Instructions for the task -
Render every line of text in the listing below as a numbered list, omitting blank lines, and leave the pictures out of your answer.

++++

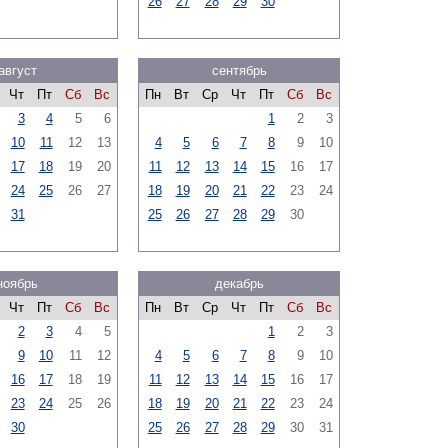
26
27
28
29
30
август
сентябрь
Чт
Пт
Сб
Вс
Пн
Вт
Ср
Чт
Пт
Сб
Вс
3
4
5
6
1
2
3
10
11
12
13
4
5
6
7
8
9
10
17
18
19
20
11
12
13
14
15
16
17
24
25
26
27
18
19
20
21
22
23
24
31
25
26
27
28
29
30
ноябрь
декабрь
Чт
Пт
Сб
Вс
Пн
Вт
Ср
Чт
Пт
Сб
Вс
2
3
4
5
1
2
3
9
10
11
12
4
5
6
7
8
9
10
16
17
18
19
11
12
13
14
15
16
17
23
24
25
26
18
19
20
21
22
23
24
30
25
26
27
28
29
30
31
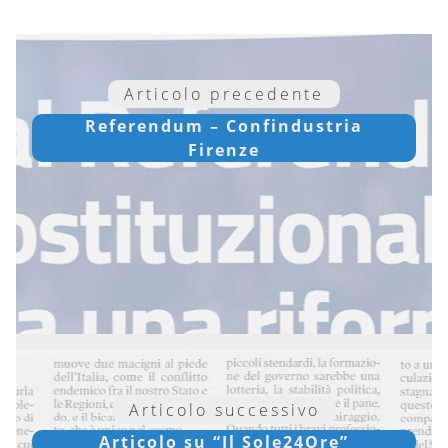
Articolo precedente
Referendum – Confindustria
Firenze
Articolo successivo
Articolo su “Il Sole24Ore”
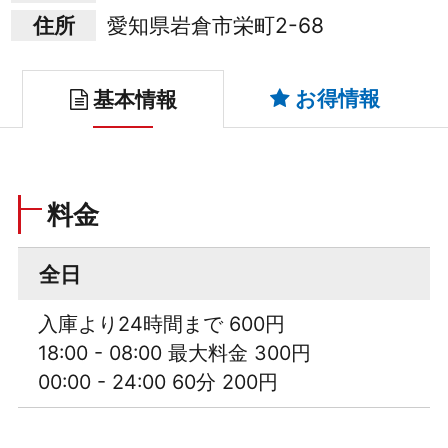
住所
愛知県岩倉市栄町2-68
お得情報
基本情報
料金
全日
入庫より24時間まで 600円
18:00 - 08:00 最大料金 300円
00:00 - 24:00 60分 200円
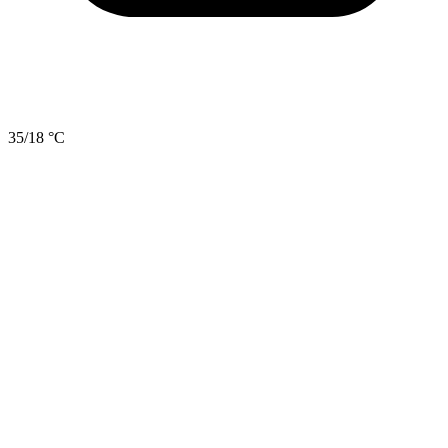
35/18 °C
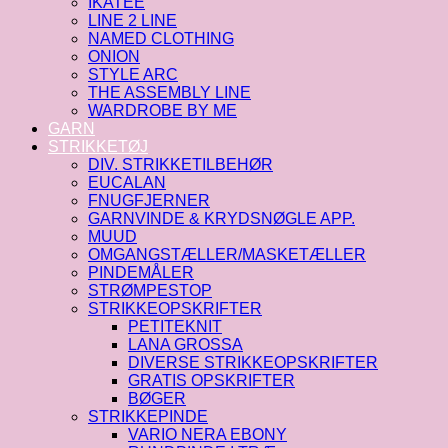
IKATEE
LINE 2 LINE
NAMED CLOTHING
ONION
STYLE ARC
THE ASSEMBLY LINE
WARDROBE BY ME
GARN
STRIKKETØJ
DIV. STRIKKETILBEHØR
EUCALAN
FNUGFJERNER
GARNVINDE & KRYDSNØGLE APP.
MUUD
OMGANGSTÆLLER/MASKETÆLLER
PINDEMÅLER
STRØMPESTOP
STRIKKEOPSKRIFTER
PETITEKNIT
LANA GROSSA
DIVERSE STRIKKEOPSKRIFTER
GRATIS OPSKRIFTER
BØGER
STRIKKEPINDE
VARIO NERA EBONY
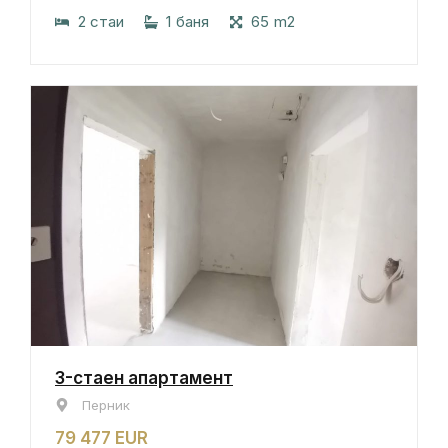
2 стаи
1 баня
65 m2
3-стаен апартамент
Перник
79 477 EUR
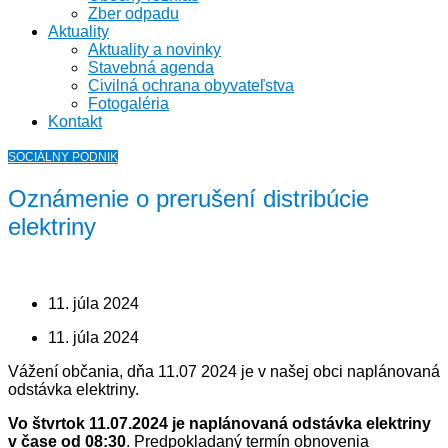
Zber odpadu
Aktuality
Aktuality a novinky
Stavebná agenda
Civilná ochrana obyvateľstva
Fotogaléria
Kontakt
SOCIÁLNY PODNIK
Oznámenie o prerušení distribúcie
elektriny
11. júla 2024
11. júla 2024
Vážení občania, dňa 11.07 2024 je v našej obci naplánovaná
odstávka elektriny.
Vo štvrtok 11.07.2024 je naplánovaná odstávka elektriny
v čase od 08:30
. Predpokladaný termín obnovenia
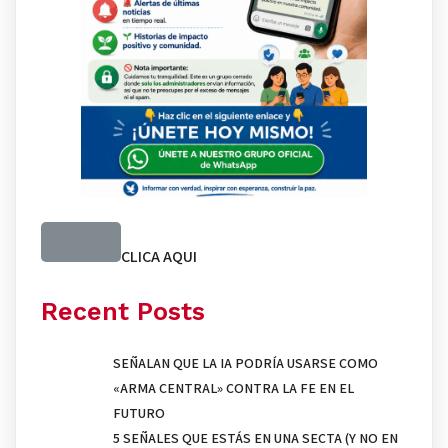
CLICA AQUI
Recent Posts
SEÑALAN QUE LA IA PODRÍA USARSE COMO
«ARMA CENTRAL» CONTRA LA FE EN EL
FUTURO
5 SEÑALES QUE ESTÁS EN UNA SECTA (Y NO EN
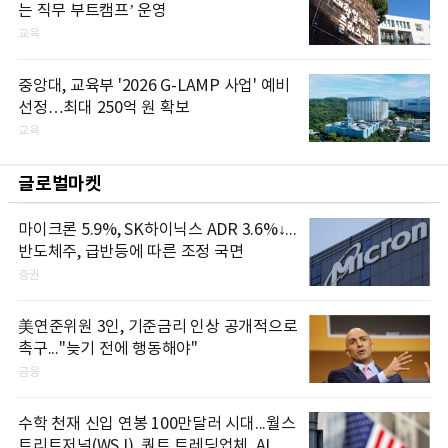
는 직무 부트캠프’ 운영
교육
중앙대, 교육부 '2026 G-LAMP 사업' 예비
선정…최대 250억 원 확보
교육
글로벌마켓
마이크론 5.9%, SK하이닉스 ADR 3.6%↓...
반도체주, 급반등에 따른 조정 국면
증권
美연준위원 3인, 기준금리 인상 공개적으로
촉구..."늦기 전에 행동해야"
금융
수학 천재 신입 연봉 100만달러 시대...월스
트리트저널(WSJ), 퀀트 트레딩업체, AI 기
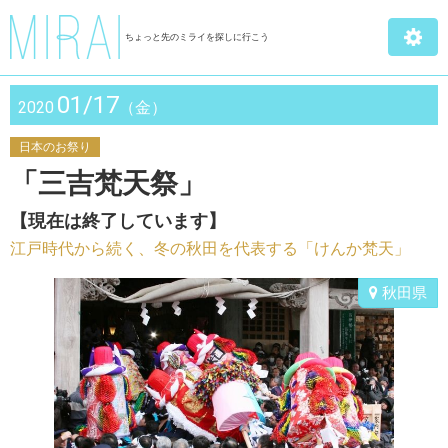
ちょっと先のミライを探しに行こう
01/17
2020
（金）
日本のお祭り
「三吉梵天祭」
【現在は終了しています】
江戸時代から続く、冬の秋田を代表する「けんか梵天」
秋田県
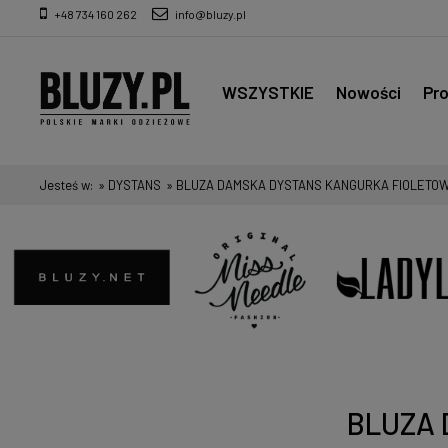
+48 734 160 262
info@bluzy.pl
WSZYSTKIE
Nowości
Pr
Jesteś w:
»
DYSTANS
»
BLUZA DAMSKA DYSTANS KANGURKA FIOLETO
BLUZA 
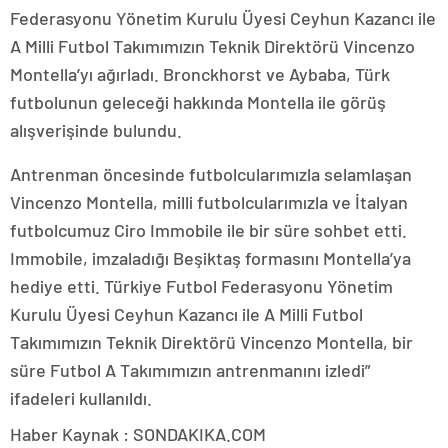
Federasyonu Yönetim Kurulu Üyesi Ceyhun Kazancı ile
A Milli Futbol Takımımızın Teknik Direktörü Vincenzo
Montella’yı ağırladı. Bronckhorst ve Aybaba, Türk
futbolunun geleceği hakkında Montella ile görüş
alışverişinde bulundu.
Antrenman öncesinde futbolcularımızla selamlaşan
Vincenzo Montella, milli futbolcularımızla ve İtalyan
futbolcumuz Ciro Immobile ile bir süre sohbet etti.
Immobile, imzaladığı Beşiktaş formasını Montella’ya
hediye etti. Türkiye Futbol Federasyonu Yönetim
Kurulu Üyesi Ceyhun Kazancı ile A Milli Futbol
Takımımızın Teknik Direktörü Vincenzo Montella, bir
süre Futbol A Takımımızın antrenmanını izledi”
ifadeleri kullanıldı.
Haber Kaynak : SONDAKIKA.COM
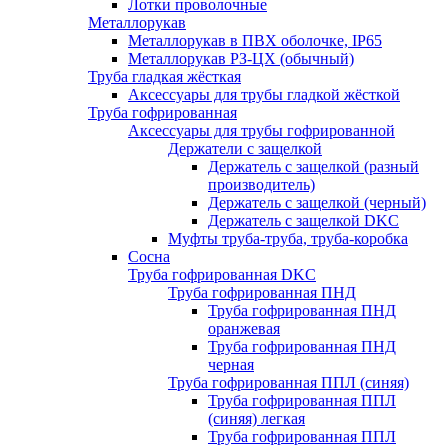
Лотки проволочные
Металлорукав
Металлорукав в ПВХ оболочке, IP65
Металлорукав РЗ-ЦХ (обычный)
Труба гладкая жёсткая
Аксессуары для трубы гладкой жёсткой
Труба гофрированная
Аксессуары для трубы гофрированной
Держатели с защелкой
Держатель с защелкой (разный
производитель)
Держатель с защелкой (черный)
Держатель с защелкой DKC
Муфты труба-труба, труба-коробка
Сосна
Труба гофрированная DKC
Труба гофрированная ПНД
Труба гофрированная ПНД
оранжевая
Труба гофрированная ПНД
черная
Труба гофрированная ППЛ (синяя)
Труба гофрированная ППЛ
(синяя) легкая
Труба гофрированная ППЛ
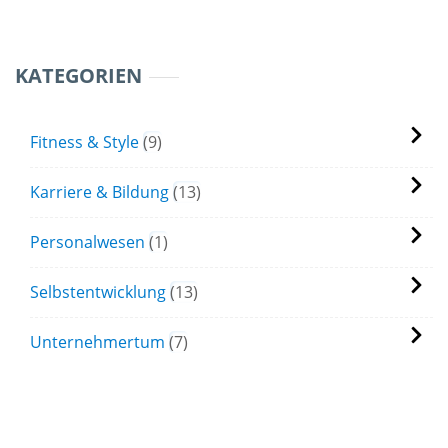
KATEGORIEN
Fitness & Style
9
Karriere & Bildung
13
Personalwesen
1
Selbstentwicklung
13
Unternehmertum
7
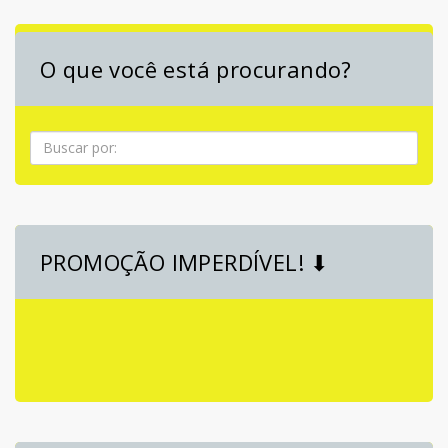
O que você está procurando?
Pesquisa
PROMOÇÃO IMPERDÍVEL! ⬇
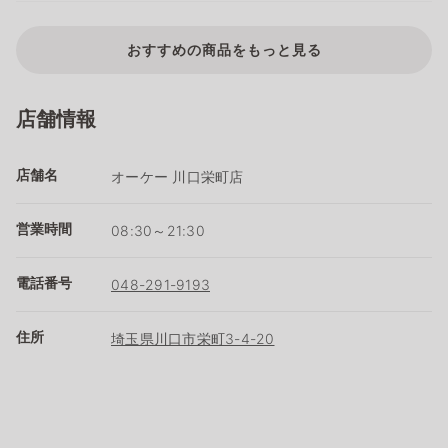
おすすめの商品をもっと見る
店舗情報
店舗名
オーケー 川口栄町店
営業時間
08:30～21:30
電話番号
048-291-9193
住所
埼玉県川口市栄町3-4-20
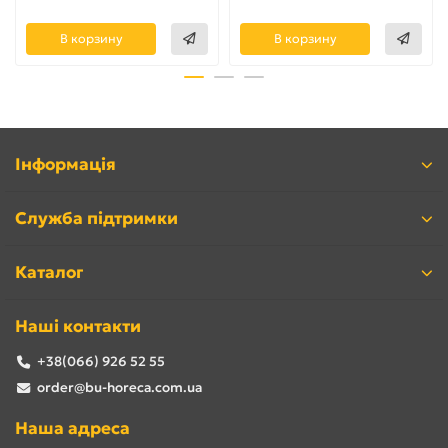
В корзину
В корзину
Інформація
Служба підтримки
Каталог
Наші контакти
+38(066) 926 52 55
order@bu-horeca.com.ua
Наша адреса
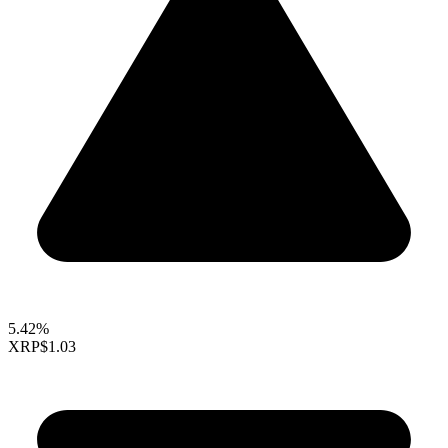
5.42%
XRP
$1.03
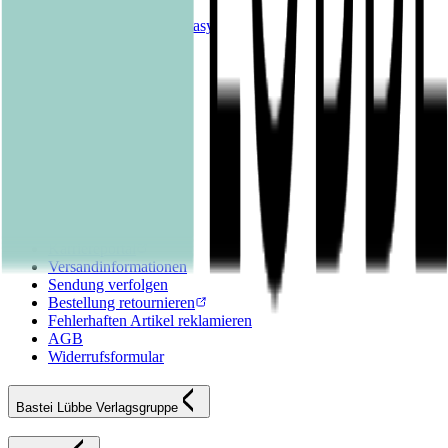
Historische Romane
Science Fiction & Fantasy
Sachbücher
Kinderbücher
Young Adult
New Adult
Graphic Novels
Kalender & Journals
Hilfe & Services
Kontakt
FAQ
Karriereportal
Versandinformationen
Sendung verfolgen
Bestellung retournieren
Fehlerhaften Artikel reklamieren
AGB
Widerrufsformular
Bastei Lübbe Verlagsgruppe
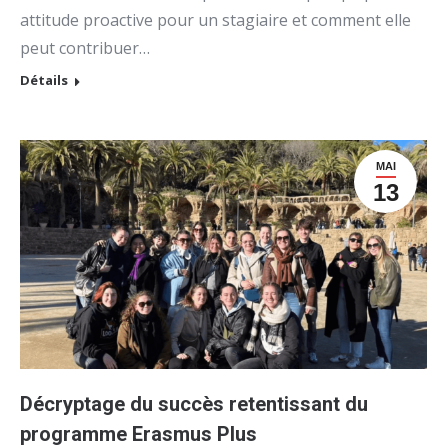
attitude proactive pour un stagiaire et comment elle
peut contribuer…
Détails
MAI
13
Décryptage du succès retentissant du
programme Erasmus Plus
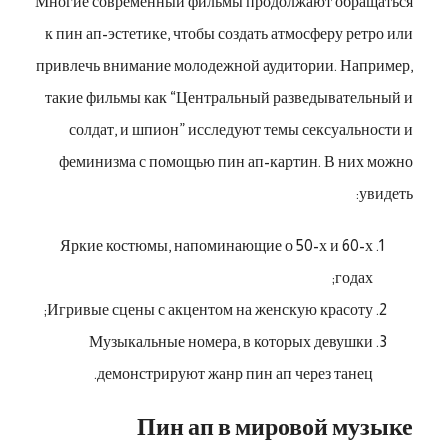
Многие современный фильмы продолжают обращаться
к пин ап-эстетике, чтобы создать атмосферу ретро или
привлечь внимание молодежной аудитории. Например,
такие фильмы как “Центральный разведывательный и
солдат, и шпион” исследуют темы сексуальности и
феминизма с помощью пин ап-картин. В них можно
увидеть:
Яркие костюмы, напоминающие о 50-х и 60-х
годах;
Игривые сцены с акцентом на женскую красоту;
Музыкальные номера, в которых девушки
демонстрируют жанр пин ап через танец.
Пин ап в мировой музыке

++++

Exercise solution -
1. 26
2. 27
3. 28
4. 29
5. 30
6. август
7. сентябрь
8. Чт
9. Пт
10. Сб
11. Вс
12. Пн
13. Вт
14. Ср
15. Чт
16. Пт
17. Сб
18. Вс
19. 3
20. 4
21. 5
22. 6
23. 1
24. 2
25. 3
26. 10
27. 11
28. 12
29. 13
30. 4
31. 5
32. 6
33. 7
34. 8
35. 9
36. 10
37. 17
38. 18
39. 19
40. 20
41. 11
42. 12
43. 13
44. 14
45. 15
46. 16
47. 17
48. 24
49. 25
50. 26
51. 27
52. 18
53. 19
54. 20
55. 21
56. 22
57. 23
58. 24
59. 31
60. 25
61. 26
62. 27
63. 28
64. 29
65. 30
66. ноябрь
67. декабрь
68. Чт
69. Пт
70. Сб
71. Вс
72. Пн
73. Вт
74. Ср
75. Чт
76. Пт
77. Сб
78. Вс
79. 2
80. 3
81. 4
82. 5
83. 1
84. 2
85. 3
86. 9
87. 10
88. 11
89. 12
90. 4
91. 5
92. 6
93. 7
94. 8
95. 9
96. 10
97. 16
98. 17
99. 18
100. 19
101. 11
102. 12
103. 13
104. 14
105. 15
106. 16
107. 17
108. 23
109. 24
110. 25
111. 26
112. 18
113. 19
114. 20
115. 21
116. 22
117. 23
118. 24
119. 30
120. 25
121. 26
122. 27
123. 28
124. 29
125. 30
126. 31
127. Articolo precedente
128. Referendum – Confindustria
129. Firenze
130. Articolo successivo
131. Articolo su “Il Sole24Ore”
132. 住所
133. 愛知県岩倉市栄町2-68
134. お得情報
135. 基本情報
136. 料金
137. 全日
138. 入庫より24時間まで 600円
139. 18:00 - 08:00 最大料金 300円
140. 00:00 - 24:00 60分 200円
141. 35/18 °C
142. IKATEE
143. LINE 2 LINE
144. NAMED CLOTHING
145. ONION
146. STYLE ARC
147. THE ASSEMBLY LINE
148. WARDROBE BY ME
149. GARN
150. STRIKKETØJ
151. DIV. STRIKKETILBEHØR
152. EUCALAN
153. FNUGFJERNER
154. GARNVINDE & KRYDSNØGLE APP.
155. MUUD
156. OMGANGSTÆLLER/MASKETÆLLER
157. PINDEMÅLER
158. STRØMPESTOP
159. STRIKKEOPSKRIFTER
160. PETITEKNIT
161. LANA GROSSA
162. DIVERSE STRIKKEOPSKRIFTER
163. GRATIS OPSKRIFTER
164. BØGER
165. STRIKKEPINDE
166. VARIO NERA EBONY
167. 2 стаи
168. 1 баня
169. 65 m2
170. 3-стаен апартамент
171. Перник
172. 79 477 EUR
173. Zber odpadu
174. Aktuality
175. Aktuality a novinky
176. Stavebná agenda
177. Civilná ochrana obyvateľstva
178. Fotogaléria
179. Kontakt
180. SOCIÁLNY PODNIK
181. Oznámenie o prerušení distribúcie
182. elektriny
183. 11. júla 2024
184. 11. júla 2024
185. Vážení občania, dňa 11.07 2024 je v našej obci naplánovaná
186. odstávka elektriny.
187. Vo štvrtok 11.07.2024 je naplánovaná odstávka elektriny
188. v čase od 08:30
189. . Predpokladaný termín obnovenia
190. CLICA AQUI
191. Recent Posts
192. SEÑALAN QUE LA IA PODRÍA USARSE COMO
193. «ARMA CENTRAL» CONTRA LA FE EN EL
194. FUTURO
195. 5 SEÑALES QUE ESTÁS EN UNA SECTA (Y NO EN
196. 는 직무 부트캠프’ 운영
197. 교육
198. 중앙대, 교육부 '2026 G-LAMP 사업' 예비
199. 선정…최대 250억 원 확보
200. 교육
201. 글로벌마켓
202. 마이크론 5.9%, SK하이닉스 ADR 3.6%↓...
203. 반도체주, 급반등에 따른 조정 국면
204. 증권
205. 美연준위원 3인, 기준금리 인상 공개적으로
206. 촉구..."늦기 전에 행동해야"
207. 금융
208. 수학 천재 신입 연봉 100만달러 시대...월스
209. 트리트저널(WSJ), 퀀트 트레딩업체, AI 기
210. ちょっと先のミライを探しに行こう
211. 01/17
212. 2020
213. （金）
214. 日本のお祭り
215. 「三吉梵天祭」
216. 【現在は終了しています】
217. 江戸時代から続く、冬の秋田を代表する「けんか梵天」
218. 秋田県
219. +48 734 160 262
220. info@bluzy.pl
221. WSZYSTKIE
222. Nowości
223. Pr
224. Jesteś w:
225. »
226. DYSTANS
227. »
228. BLUZA DAMSKA DYSTANS KANGURKA FIOLETO
229. BLUZA 
230. Federasyonu Yönetim Kurulu Üyesi Ceyhun Kazancı ile
231. A Milli Futbol Takımımızın Teknik Direktörü Vincenzo
232. Montella’yı ağırladı. Bronckhorst ve Aybaba, Türk
233. futbolunun geleceği hakkında Montella ile görüş
234. alışverişinde bulundu.
235. Antrenman öncesinde futbolcularımızla selamlaşan
236. Vincenzo Montella, milli futbolcularımızla ve İtalyan
237. futbolcumuz Ciro Immobile ile bir süre sohbet etti.
238. Immobile, imzaladığı Beşiktaş formasını Montella’ya
239. hediye etti. Türkiye Futbol Federasyonu Yönetim
240. Kurulu Üyesi Ceyhun Kazancı ile A Milli Futbol
241. Takımımızın Teknik Direktörü Vincenzo Montella, bir
242. süre Futbol A Takımımızın antrenmanını izledi”
243. ifadeleri kullanıldı.
244. Haber Kaynak : SONDAKIKA.COM
245. Лотки проволочные
246. Металлорукав
247. Металлорукав в ПВХ оболочке, IP65
248. Металлорукав РЗ-ЦХ (обычный)
249. Труба гладкая жёсткая
250. Аксессуары для трубы гладкой жёсткой
251. Труба гофрированная
252. Аксессуары для трубы гофрированной
253. Держатели с защелкой
254. Держатель с защелкой (разный
255. производитель)
256. Держатель с защелкой (черный)
257. Держатель с защелкой DKC
258. Муфты труба-труба, труба-коробка
259. Сосна
260. Труба гофрированная DKC
261. Труба гофрированная ПНД
262. Труба гофрированная ПНД
263. оранжевая
264. Труба гофрированная ПНД
265. черная
266. Труба гофрированная ППЛ (синяя)
267. Труба гофрированная ППЛ
268. (синяя) легкая
269. Труба гофрированная ППЛ
270. KATEGORIEN
271. Fitness & Style
272. 9
273. Karriere & Bildung
274. 13
275. Personalwesen
276. 1
277. Selbstentwicklung
278. 13
279. Unternehmertum
280. 7
281. O que você está procurando?
282. Pesquisa
283. PROMOÇÃO IMPERDÍVEL! ⬇
284. おすすめの商品をもっと見る
285. 店舗情報
286. 店舗名
287. オーケー 川口栄町店
288. 営業時間
289. 08:30～21:30
290. 電話番号
291. 048-291-9193
292. 住所
293. 埼玉県川口市栄町3-4-20
294. В корзину
295. В корзину
296. Інформація
297. Служба підтримки
298. Каталог
299. Наші контакти
300. +38(066) 926 52 55
301. order@bu-horeca.com.ua
302. Наша адреса
303. 5.42%
304. XRP
305. $1.03
306. Historische Romane
307. Science Fiction & Fantasy
308. Sachbücher
309. Kinderbücher
310. Young Adult
311. New Adult
312. Graphic Novels
313. Kalender & Journals
314. Hilfe & Services
315. Kontakt
316. FAQ
317. Karriereportal
318. Versandinformationen
319. Sendung verfolgen
320. Bestellung retournieren
321. Fehlerhaften Artikel reklamieren
322. AGB
323. Widerrufsformular
324. Bastei Lübbe Verlagsgruppe
325. attitude proactive pour un stagiaire et comment elle
326. peut contribuer…
327. Détails
328. MAI
329. 13
330. Décryptage du succès retentissant du
331. programme Erasmus Plus
332. Многие современный фильмы продолжают обращаться
333. к пин ап-эстетике, чтобы создать атмосферу ретро или
334. привлечь внимание молодежной аудитории. Например,
335. такие фильмы как “Центральный разведывательный и
336. солдат, и шпион” исследуют темы сексуальности и
337. феминизма с помощью пин ап-картин. В них можно
338. увидеть:
339. Яркие костюмы, напоминающие о 50-х и 60-х
340. годах;
341. Игривые сцены с акцентом на женскую красоту;
342. Музыкальные номера, в которых девушки
343. демонстрируют жанр пин ап через танец.
344. Пин ап в мировой музыке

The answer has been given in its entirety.